The scammers get the benefits while our deserving veterans are continuously asked for more documentation.
Via KOMO:
Darryl Lee Wright was a hero. Just not of the caliber he claimed to be.
Wright was a soldier, a national guardsman. He was in harm’s way in Iraq, pulled away from those he loved in the Cascade Mountains foothills east of Seattle and near Boise, Idaho.
What he wasn’t was a severely disabled veteran due the $751,400 in federal benefits he drew in the years since he left the Idaho National Guard. He lied about his service – claiming to have been wounded in combat — to steal from the government while living well in Snoqualmie.
Prosecutors found that Wright served in the suburb’s government, dated two women simultaneously and held down a steady job all while claiming he was incapacitated by wounds physical and psychological. He nearly duped a federal department into firing the first investigator to try to expose him; that woman’s efforts would go unrecognized for years before Wright’s lies collapsed.

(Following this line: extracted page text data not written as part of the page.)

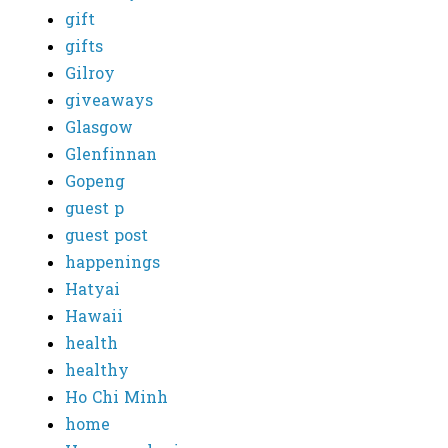
gift
gifts
Gilroy
giveaways
Glasgow
Glenfinnan
Gopeng
guest p
guest post
happenings
Hatyai
Hawaii
health
healthy
Ho Chi Minh
home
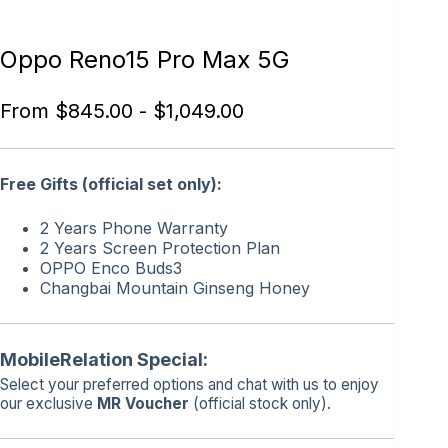
Oppo Reno15 Pro Max 5G
From
$
845.00
-
$
1,049.00
Free Gifts (official set only):
2 Years Phone Warranty
2 Years Screen Protection Plan
OPPO Enco Buds3
Changbai Mountain Ginseng Honey
MobileRelation Special:
Select your preferred options and chat with us to enjoy
our exclusive
MR Voucher
(official stock only).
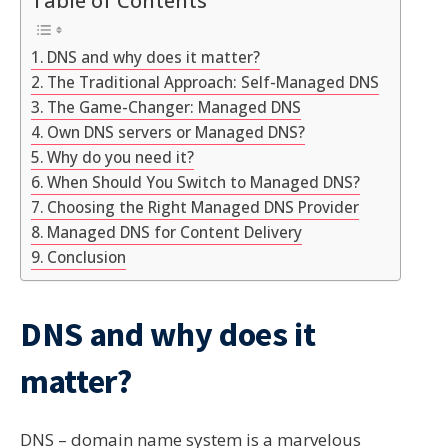
DNS and why does it matter?
The Traditional Approach: Self-Managed DNS
The Game-Changer: Managed DNS
Own DNS servers or Managed DNS?
Why do you need it?
When Should You Switch to Managed DNS?
Choosing the Right Managed DNS Provider
Managed DNS for Content Delivery
Conclusion
DNS and why does it
matter?
DNS – domain name system is a marvelous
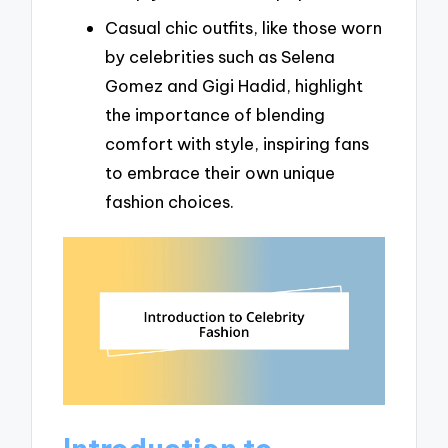
Casual chic outfits, like those worn
by celebrities such as Selena
Gomez and Gigi Hadid, highlight
the importance of blending
comfort with style, inspiring fans
to embrace their own unique
fashion choices.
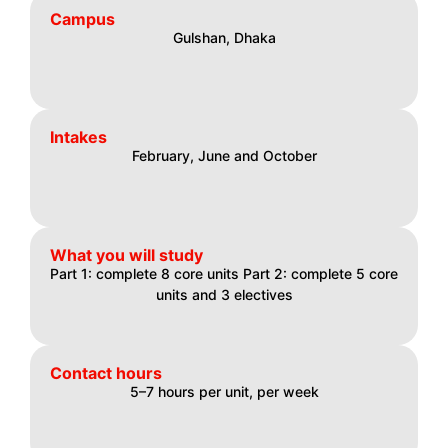
Campus
Gulshan, Dhaka
Intakes
February, June and October
What you will study
Part 1: complete 8 core units Part 2: complete 5 core
units and 3 electives
Contact hours
5–7 hours per unit, per week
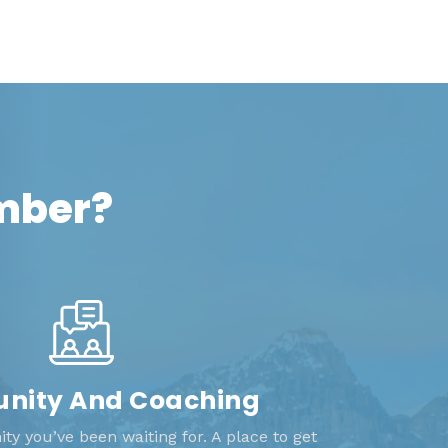
ember?
ity And Coaching
y you’ve been waiting for. A place to get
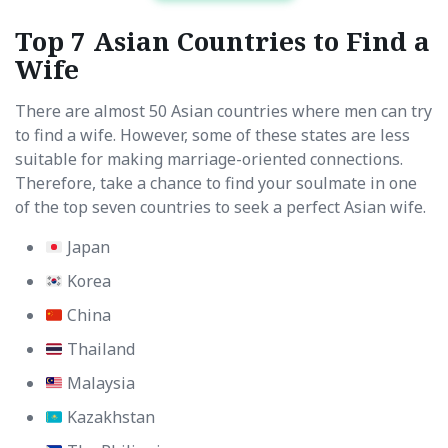
Top 7 Asian Countries to Find a
Wife
There are almost 50 Asian countries where men can try
to find a wife. However, some of these states are less
suitable for making marriage-oriented connections.
Therefore, take a chance to find your soulmate in one
of the top seven countries to seek a perfect Asian wife.
Japan
Korea
China
Thailand
Malaysia
Kazakhstan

For taking benefits he wasn’t owed, Wright, now 48, could spend the next five years in prison. That’s the sentence federal prosecutors have asked U.S. District Judge Benjamin Settle to impose Thursday.
Wright previously pleaded guilty to two felony counts related to the scheme. His sister Karen Wright was sentenced to probation on Aug. 17 for her role in the long-running fraud; prosecutors claim Darryl Wright enlisted friends and family in Snoqualmie area to help in the scheme he led.
At base, Wright was caught telling a war story that wasn’t true.
Wright’s 2005 tour in Iraq was relatively uneventful, at least compared to the one he claimed to have endured.
On his return, Lt. Wright claimed is vehicle had been blow out from under him during a rocket attack near Kirkuk. In truth, the rocket landed 300 feet from his patrol; it caused little damage generally, and none at all to Wright.